■ Problem to work on
Swap "top-left" for "upper-left" in the listing, starting at its first line and ending at the line with "17: (305, 114)", and give those lines back with nothing else changed.

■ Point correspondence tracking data
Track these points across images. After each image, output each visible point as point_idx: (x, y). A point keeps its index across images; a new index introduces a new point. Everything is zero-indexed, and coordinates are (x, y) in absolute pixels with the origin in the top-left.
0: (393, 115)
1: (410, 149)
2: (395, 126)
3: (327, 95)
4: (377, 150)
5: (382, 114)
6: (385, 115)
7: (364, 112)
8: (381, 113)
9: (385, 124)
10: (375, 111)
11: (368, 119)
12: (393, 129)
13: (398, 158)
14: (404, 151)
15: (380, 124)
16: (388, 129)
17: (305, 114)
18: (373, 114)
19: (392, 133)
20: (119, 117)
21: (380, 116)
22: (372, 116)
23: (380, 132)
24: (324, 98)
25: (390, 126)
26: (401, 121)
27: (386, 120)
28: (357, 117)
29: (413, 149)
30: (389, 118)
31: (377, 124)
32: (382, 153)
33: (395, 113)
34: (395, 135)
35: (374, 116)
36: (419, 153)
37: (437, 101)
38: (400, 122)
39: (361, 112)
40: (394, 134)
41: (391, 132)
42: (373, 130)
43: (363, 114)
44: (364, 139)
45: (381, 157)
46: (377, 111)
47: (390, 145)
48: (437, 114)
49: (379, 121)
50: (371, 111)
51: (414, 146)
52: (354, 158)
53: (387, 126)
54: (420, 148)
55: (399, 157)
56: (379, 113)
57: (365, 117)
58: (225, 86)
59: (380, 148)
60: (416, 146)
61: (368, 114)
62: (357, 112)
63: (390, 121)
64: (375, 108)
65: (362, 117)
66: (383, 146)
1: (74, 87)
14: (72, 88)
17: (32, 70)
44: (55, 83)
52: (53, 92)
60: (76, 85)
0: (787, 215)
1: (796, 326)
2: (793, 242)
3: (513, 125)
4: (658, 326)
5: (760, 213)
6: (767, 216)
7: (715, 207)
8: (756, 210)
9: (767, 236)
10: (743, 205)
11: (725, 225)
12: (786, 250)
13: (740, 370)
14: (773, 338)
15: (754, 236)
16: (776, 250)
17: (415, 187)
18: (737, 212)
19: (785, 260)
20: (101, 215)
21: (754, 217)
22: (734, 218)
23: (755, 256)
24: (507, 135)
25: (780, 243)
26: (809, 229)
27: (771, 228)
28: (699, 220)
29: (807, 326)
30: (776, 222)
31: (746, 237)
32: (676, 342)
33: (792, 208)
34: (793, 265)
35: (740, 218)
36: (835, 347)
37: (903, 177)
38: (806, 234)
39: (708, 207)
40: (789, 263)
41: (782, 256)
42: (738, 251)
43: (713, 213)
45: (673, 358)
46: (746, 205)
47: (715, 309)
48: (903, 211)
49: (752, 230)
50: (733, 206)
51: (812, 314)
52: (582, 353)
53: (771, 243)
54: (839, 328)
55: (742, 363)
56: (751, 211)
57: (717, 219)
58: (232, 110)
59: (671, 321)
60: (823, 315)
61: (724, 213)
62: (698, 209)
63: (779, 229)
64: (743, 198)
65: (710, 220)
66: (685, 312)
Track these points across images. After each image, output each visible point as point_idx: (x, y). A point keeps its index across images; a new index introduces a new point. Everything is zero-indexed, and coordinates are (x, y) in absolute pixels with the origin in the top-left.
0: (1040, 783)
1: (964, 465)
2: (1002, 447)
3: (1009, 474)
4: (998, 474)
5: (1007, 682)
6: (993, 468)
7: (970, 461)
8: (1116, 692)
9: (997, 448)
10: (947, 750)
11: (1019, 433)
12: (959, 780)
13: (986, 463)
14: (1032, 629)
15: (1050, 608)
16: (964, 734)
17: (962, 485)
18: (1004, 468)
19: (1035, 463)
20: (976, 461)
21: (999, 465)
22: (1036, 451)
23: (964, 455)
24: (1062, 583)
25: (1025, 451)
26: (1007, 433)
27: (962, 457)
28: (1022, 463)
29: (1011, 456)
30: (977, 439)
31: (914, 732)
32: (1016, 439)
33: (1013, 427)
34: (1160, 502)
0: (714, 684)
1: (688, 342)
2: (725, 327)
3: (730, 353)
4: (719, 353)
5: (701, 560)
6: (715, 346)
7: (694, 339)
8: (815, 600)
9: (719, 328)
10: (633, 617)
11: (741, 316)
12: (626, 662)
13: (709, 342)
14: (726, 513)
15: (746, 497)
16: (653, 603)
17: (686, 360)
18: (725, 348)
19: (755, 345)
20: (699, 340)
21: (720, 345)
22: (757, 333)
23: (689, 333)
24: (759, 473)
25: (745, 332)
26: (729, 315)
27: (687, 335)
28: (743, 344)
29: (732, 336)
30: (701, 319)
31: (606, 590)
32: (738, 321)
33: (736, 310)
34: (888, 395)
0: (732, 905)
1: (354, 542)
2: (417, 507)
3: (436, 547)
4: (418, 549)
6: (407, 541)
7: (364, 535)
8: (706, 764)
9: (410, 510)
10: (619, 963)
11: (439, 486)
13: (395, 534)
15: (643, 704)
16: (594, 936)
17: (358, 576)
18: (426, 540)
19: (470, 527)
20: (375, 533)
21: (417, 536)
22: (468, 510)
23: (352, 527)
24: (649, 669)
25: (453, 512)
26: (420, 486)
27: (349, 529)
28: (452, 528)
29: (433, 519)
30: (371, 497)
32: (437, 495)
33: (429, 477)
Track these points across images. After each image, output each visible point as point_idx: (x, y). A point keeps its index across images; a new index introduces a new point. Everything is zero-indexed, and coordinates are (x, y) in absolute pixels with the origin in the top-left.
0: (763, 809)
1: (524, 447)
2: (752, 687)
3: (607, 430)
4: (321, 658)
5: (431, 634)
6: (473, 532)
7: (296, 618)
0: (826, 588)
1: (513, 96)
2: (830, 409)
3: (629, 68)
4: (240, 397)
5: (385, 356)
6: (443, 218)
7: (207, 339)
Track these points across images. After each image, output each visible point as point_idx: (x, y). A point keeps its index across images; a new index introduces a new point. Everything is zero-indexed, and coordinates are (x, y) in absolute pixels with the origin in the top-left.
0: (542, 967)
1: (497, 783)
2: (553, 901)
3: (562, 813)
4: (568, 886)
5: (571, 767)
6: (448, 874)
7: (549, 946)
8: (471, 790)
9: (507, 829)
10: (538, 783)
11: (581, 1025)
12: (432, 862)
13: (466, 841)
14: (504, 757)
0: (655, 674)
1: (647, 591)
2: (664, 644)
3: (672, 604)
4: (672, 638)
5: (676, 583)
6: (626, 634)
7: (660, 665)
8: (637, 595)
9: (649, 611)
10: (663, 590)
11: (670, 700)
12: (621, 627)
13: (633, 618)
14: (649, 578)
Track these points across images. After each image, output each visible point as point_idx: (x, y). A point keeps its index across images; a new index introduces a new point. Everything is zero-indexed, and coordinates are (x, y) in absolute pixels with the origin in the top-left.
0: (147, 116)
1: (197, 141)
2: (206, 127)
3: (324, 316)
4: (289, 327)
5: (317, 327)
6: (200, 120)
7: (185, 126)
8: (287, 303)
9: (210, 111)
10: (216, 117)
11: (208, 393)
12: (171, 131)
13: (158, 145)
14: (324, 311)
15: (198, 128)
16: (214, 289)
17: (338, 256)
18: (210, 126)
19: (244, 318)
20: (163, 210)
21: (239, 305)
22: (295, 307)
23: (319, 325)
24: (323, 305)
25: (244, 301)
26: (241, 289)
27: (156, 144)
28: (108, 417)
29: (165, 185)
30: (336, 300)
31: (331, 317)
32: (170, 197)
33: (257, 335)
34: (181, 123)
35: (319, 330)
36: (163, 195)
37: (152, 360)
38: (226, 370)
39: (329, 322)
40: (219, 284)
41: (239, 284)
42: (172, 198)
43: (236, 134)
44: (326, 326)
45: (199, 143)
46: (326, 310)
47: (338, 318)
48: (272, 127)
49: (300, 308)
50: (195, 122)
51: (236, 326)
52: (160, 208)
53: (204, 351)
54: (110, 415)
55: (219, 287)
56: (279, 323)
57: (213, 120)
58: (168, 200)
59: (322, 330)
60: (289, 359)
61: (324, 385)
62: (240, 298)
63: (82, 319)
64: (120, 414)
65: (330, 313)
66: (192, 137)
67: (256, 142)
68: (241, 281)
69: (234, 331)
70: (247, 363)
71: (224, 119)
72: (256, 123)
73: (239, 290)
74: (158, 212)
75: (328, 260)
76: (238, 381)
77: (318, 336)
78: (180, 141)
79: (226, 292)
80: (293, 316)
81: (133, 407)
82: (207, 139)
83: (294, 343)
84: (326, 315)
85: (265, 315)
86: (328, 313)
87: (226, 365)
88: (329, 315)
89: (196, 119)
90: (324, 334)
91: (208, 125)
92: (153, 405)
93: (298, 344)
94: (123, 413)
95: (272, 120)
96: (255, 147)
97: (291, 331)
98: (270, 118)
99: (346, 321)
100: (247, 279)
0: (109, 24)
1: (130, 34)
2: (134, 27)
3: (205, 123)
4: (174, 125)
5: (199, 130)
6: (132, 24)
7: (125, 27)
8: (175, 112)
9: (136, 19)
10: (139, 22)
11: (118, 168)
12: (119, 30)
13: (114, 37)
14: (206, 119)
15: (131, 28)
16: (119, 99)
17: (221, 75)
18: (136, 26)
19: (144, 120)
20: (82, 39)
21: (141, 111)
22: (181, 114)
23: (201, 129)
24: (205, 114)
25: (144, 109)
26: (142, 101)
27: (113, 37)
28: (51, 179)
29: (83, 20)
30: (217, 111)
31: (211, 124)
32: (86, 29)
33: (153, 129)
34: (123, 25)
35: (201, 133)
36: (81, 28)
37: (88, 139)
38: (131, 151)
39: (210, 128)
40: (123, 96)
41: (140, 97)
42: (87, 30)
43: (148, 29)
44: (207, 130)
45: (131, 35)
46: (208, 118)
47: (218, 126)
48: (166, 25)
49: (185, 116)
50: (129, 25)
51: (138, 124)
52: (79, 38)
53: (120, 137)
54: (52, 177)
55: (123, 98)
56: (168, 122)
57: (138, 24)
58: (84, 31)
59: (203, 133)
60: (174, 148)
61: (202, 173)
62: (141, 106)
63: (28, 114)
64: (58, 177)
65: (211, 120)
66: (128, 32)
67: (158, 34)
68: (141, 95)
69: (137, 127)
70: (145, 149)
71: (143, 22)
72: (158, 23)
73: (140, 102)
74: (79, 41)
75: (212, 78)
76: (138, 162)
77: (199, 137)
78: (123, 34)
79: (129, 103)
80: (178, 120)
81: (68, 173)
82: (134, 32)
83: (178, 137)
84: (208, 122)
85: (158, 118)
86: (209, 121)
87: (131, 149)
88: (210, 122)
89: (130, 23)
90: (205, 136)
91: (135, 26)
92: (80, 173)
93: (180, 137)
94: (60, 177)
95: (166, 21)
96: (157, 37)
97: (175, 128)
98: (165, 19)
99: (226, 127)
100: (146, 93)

■ Result for this task
Track these points across images. After each image, output each visible point as point_idx: (x, y). A point keeps its index across images; a new index introduces a new point. Everything is zero-indexed, and coordinates are (x, y) in absolute pixels with the origin in the upper-left.
0: (393, 115)
1: (410, 149)
2: (395, 126)
3: (327, 95)
4: (377, 150)
5: (382, 114)
6: (385, 115)
7: (364, 112)
8: (381, 113)
9: (385, 124)
10: (375, 111)
11: (368, 119)
12: (393, 129)
13: (398, 158)
14: (404, 151)
15: (380, 124)
16: (388, 129)
17: (305, 114)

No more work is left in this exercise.